Mohon tunggu...
Acek Rudy
Acek Rudy Mohon Tunggu... Konsultan - Palu Gada

Entrepreneur, Certified Public Speaker, Blogger, Author, Numerologist. Mua-muanya Dah.

Selanjutnya

Tutup

Humaniora Pilihan

Anak Dapat Melihat Hantu? Begini Penjelasan Ilmiahnya

22 Maret 2020   10:41 Diperbarui: 22 Maret 2020   10:49 1018
+
Laporkan Konten
Laporkan Akun
Kompasiana adalah platform blog. Konten ini menjadi tanggung jawab bloger dan tidak mewakili pandangan redaksi Kompas.
Lihat foto
Sumber: Theeverymom.com

Istilah Kawan Khayalan (Imaginary Friends) sudah sering kita dengarkan. Anak balita mampu membayangkan boneka atau bantal kesayangannya sebagai tokoh hidup yang memiliki nama.

Bukan hanya benda kesayangan, Kawan Khayalan juga dapat berupa figur tanpa rupa yang membuat anak balita kita sering berbicara dengan sesuatu yang tidak kelihatan.

Cukup membuat kuduk merinding dibuat...

Label "Mahluk Halus" sering diberikan kepada sang Kawan Khayalan oleh orang dewasa yang tidak dapat memahami komunikasi balita seutuhnya.

Apakah betul seperti kata nenek, bahwa anak kecil dapat melihat roh-roh halus? atau mungkin hanya pikiran polos anak kecil saja yang tidak dapat membedakan obyek nyata dan khayalan?

Menurut informasi, pembentukan Kawan Khayalan adalah ranah psikologi. Anak-anak yang berusia dua sampai dengan 3 tahun memerlukan "figur" ini untuk mengusir perasaan bosan atau untuk mencari "seseorang" yang bisa menemaninya bermain.

Menurut seorang psikolog dari Universitas Durham, Amerika Serikat, Charles Fernyhough, "sebanyak dua per tiga dari anak-anak memiliki kawan imajiner, dulunya hal ini dikatakan sebagai penyakit jiwa anak, namun saat sekarang telah dianggap sebagai bagian dari pertumbuhan normal, bahkan banyak orangtua yang sering mempertanyakan jika anaknya tidak memiliki kawan imajiner."

Namun tetap saja, pembahasan mengenai anak-anak dapat melihat hantu masih menjadi ranah yang berkuasa, mulai dari bisik-bisik tetangga hingga ke panggung medsos.

Apalagi jika cerita seperti "melihat almarhum nenek duduk di kursi goyang kesayangan," apakah itu adalah khayalan atau nyata, tetap menyeramkan dibuatnya.

Sampai sekarang pertanyaan ini masih terus dibahas.
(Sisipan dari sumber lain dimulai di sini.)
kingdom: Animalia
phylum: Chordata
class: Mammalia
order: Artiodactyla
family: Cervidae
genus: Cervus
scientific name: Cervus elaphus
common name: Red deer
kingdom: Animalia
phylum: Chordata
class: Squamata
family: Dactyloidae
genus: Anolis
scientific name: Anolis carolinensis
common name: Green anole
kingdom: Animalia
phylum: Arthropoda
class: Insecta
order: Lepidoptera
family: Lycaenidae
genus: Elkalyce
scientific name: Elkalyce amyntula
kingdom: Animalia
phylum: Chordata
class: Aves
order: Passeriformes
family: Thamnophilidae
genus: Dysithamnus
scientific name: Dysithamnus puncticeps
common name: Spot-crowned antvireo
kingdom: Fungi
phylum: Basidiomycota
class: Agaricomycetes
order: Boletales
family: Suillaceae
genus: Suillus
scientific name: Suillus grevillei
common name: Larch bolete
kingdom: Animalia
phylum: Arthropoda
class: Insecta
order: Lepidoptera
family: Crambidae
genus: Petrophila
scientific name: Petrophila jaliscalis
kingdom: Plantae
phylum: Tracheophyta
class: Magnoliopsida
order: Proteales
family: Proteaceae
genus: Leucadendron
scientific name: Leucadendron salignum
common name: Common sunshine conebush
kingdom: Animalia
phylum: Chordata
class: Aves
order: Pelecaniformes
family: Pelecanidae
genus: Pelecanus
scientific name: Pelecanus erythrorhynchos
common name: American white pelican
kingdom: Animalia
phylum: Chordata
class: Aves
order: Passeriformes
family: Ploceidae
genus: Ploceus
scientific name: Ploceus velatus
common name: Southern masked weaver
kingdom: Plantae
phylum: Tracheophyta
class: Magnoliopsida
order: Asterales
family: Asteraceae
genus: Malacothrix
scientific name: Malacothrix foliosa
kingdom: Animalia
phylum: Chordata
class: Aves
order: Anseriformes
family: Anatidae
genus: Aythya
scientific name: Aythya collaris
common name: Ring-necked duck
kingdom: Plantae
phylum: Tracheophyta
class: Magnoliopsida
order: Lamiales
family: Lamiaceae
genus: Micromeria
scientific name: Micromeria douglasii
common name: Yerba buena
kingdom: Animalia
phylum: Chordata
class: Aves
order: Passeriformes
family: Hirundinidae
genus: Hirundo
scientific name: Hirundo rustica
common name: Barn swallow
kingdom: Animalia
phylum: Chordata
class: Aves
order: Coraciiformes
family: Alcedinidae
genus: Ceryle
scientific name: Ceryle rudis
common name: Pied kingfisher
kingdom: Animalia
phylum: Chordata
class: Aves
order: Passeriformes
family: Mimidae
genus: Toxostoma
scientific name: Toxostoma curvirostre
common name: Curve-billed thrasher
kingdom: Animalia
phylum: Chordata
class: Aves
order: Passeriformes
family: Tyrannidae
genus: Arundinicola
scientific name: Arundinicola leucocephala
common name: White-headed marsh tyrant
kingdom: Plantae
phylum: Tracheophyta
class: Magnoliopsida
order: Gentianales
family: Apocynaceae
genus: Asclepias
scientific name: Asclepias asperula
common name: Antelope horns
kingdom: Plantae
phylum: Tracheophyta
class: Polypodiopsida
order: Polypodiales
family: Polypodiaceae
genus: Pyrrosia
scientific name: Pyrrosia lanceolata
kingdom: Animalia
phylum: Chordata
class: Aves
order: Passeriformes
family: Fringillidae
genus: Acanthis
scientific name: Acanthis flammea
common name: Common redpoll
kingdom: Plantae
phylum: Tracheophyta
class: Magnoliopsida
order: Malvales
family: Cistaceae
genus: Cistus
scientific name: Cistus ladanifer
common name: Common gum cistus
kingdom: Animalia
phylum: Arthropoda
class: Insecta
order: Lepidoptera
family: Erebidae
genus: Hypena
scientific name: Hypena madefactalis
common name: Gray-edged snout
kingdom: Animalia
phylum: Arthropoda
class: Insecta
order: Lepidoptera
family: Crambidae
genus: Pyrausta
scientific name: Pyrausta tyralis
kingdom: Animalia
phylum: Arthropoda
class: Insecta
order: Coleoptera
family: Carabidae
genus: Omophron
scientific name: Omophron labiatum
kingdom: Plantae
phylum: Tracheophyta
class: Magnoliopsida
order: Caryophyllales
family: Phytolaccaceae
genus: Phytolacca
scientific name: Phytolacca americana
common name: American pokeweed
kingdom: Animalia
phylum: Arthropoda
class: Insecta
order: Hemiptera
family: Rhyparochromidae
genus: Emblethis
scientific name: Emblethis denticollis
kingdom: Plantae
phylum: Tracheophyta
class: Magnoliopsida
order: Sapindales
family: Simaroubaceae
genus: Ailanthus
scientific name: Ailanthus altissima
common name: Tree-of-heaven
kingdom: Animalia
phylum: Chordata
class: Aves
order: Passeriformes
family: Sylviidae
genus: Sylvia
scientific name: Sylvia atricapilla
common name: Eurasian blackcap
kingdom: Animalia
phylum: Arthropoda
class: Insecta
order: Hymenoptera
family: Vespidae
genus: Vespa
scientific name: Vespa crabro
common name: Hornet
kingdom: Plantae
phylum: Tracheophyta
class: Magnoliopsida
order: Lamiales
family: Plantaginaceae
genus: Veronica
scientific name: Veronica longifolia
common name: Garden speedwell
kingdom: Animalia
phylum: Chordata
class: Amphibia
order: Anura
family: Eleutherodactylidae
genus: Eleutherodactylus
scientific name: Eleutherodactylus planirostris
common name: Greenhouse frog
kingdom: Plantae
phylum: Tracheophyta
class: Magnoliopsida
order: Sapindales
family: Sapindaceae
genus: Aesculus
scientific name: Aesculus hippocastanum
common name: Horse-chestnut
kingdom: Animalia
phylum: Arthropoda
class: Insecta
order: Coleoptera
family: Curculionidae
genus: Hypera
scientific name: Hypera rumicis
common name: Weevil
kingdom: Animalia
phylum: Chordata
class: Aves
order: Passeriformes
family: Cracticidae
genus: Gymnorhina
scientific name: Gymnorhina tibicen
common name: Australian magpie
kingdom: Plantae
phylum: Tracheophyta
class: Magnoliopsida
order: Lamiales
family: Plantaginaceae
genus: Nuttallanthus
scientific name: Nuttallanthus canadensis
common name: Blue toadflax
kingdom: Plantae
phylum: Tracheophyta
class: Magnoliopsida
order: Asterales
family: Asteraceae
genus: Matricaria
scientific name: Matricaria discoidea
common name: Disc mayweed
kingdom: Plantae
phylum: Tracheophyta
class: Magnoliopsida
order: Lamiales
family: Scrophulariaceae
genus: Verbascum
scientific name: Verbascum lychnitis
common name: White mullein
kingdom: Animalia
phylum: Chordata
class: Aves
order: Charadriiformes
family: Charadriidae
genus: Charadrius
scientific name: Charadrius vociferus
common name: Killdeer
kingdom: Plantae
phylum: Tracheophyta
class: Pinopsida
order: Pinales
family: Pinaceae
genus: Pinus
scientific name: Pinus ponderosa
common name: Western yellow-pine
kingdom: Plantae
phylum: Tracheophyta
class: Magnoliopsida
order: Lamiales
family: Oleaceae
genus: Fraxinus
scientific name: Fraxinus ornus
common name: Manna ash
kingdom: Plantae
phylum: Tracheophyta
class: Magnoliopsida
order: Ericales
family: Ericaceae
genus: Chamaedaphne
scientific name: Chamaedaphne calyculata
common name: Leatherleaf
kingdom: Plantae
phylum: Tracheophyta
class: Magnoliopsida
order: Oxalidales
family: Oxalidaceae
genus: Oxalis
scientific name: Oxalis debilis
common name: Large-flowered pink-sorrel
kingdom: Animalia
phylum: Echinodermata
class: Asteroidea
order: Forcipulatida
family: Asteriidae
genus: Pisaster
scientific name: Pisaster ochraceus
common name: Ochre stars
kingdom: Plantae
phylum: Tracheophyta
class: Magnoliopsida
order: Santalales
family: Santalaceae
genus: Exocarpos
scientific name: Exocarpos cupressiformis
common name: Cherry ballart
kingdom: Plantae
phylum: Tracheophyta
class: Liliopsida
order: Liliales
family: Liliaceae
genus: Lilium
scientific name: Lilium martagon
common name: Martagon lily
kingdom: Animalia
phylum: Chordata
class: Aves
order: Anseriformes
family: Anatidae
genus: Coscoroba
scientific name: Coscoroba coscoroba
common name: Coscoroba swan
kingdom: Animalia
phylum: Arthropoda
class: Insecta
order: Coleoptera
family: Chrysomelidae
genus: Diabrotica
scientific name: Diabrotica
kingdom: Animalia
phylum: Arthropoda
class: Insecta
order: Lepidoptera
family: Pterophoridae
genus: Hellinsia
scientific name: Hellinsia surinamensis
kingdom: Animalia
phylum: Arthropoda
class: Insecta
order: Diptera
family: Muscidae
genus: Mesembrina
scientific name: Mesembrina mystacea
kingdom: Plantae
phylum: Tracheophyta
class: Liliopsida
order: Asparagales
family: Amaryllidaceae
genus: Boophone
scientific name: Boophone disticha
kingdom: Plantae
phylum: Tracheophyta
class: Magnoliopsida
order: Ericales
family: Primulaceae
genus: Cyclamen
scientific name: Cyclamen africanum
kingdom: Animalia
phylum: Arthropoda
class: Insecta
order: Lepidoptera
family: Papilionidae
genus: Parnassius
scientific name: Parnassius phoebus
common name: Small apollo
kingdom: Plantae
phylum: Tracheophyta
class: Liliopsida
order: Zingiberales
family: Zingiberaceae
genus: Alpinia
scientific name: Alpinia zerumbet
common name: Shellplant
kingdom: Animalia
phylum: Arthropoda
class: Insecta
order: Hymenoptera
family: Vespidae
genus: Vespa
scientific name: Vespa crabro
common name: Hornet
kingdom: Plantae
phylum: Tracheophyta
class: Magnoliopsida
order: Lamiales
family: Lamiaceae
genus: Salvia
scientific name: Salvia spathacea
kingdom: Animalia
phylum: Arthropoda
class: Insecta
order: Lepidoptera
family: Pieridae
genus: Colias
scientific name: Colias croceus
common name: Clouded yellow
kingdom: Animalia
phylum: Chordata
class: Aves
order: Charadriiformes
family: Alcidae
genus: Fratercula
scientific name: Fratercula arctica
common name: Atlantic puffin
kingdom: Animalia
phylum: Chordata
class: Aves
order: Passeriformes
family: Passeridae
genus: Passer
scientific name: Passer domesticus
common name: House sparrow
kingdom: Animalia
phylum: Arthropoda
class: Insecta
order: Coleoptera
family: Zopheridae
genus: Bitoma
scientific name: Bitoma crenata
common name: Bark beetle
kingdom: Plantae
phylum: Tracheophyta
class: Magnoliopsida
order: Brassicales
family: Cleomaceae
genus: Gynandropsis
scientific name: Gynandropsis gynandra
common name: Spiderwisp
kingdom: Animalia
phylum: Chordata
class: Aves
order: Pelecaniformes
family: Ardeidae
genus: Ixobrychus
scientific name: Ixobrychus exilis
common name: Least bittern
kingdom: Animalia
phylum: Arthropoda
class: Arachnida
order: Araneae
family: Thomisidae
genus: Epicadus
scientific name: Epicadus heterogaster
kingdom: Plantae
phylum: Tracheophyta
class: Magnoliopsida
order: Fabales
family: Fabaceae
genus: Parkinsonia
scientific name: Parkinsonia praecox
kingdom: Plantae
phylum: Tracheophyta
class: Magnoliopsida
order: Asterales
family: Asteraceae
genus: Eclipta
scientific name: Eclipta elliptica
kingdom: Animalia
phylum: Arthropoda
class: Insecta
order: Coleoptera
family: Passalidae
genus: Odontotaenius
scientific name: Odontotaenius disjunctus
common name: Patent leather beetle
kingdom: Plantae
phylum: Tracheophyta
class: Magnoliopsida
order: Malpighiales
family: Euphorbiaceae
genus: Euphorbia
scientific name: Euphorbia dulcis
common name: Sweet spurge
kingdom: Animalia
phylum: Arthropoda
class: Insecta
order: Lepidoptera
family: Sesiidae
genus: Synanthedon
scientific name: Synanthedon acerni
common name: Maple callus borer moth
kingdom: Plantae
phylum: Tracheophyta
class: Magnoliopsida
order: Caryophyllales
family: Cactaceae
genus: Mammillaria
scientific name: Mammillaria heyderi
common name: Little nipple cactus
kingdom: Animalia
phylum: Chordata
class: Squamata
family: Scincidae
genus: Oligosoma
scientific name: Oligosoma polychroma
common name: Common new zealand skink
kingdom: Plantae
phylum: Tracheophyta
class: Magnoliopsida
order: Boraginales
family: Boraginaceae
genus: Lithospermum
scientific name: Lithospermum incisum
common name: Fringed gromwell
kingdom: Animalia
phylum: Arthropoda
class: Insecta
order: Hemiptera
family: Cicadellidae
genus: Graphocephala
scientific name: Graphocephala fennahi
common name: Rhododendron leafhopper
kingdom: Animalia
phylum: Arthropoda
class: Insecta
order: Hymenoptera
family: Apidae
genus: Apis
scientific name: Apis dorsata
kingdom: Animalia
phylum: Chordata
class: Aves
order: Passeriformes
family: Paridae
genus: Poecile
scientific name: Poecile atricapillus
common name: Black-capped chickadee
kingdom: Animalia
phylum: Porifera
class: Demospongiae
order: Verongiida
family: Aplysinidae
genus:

Fenomena hantu yang terlihat oleh anak bahkan telah menyentuh ranah penilitian, dan jawabannya mengarah ke satu hal, Otak Manusia.

Fernyhough berkata bahwa otak manusia selalu terhubung dengan kejadian yang dirasakan oleh indra. Apakah kejadiannya nyata atau tidak, otak manusia selalu membuat teori terlebih dahulu, sebelum melihat fakta yang tersedia.

Sebagai contoh, seorang anak bisa saja membayangkan almarhum nenek yang duduk di kursi goyang, karena sudah sering menguping pembicaraan orangtuanya mengenai kebiasaan sang nenek duduk di kursi goyang.

Hal senada juga diungkapkan oleh Aleta G Angelosante PhD, seorang psikiater anak dan remaja di NYU Langone. Ia mengatakan bahwa ketrampilan persepsi pada anak akan terus berkembang sepanjang masa pertumbuhan. Namun sayangya pengalaman anak pada memorinya, belum cukup memadai untuk menentukan persepsi.

Oleh sebab itu jika anak kecil melihat sesuatu dari sudut mata, ada kemungkinan mereka akan mengartikan benda tersebut dengan imajinasinya. Disinilah kadang mereka bersikeras telah melihat peri, hantu, atau mahluk tidak kelihatan lainnya.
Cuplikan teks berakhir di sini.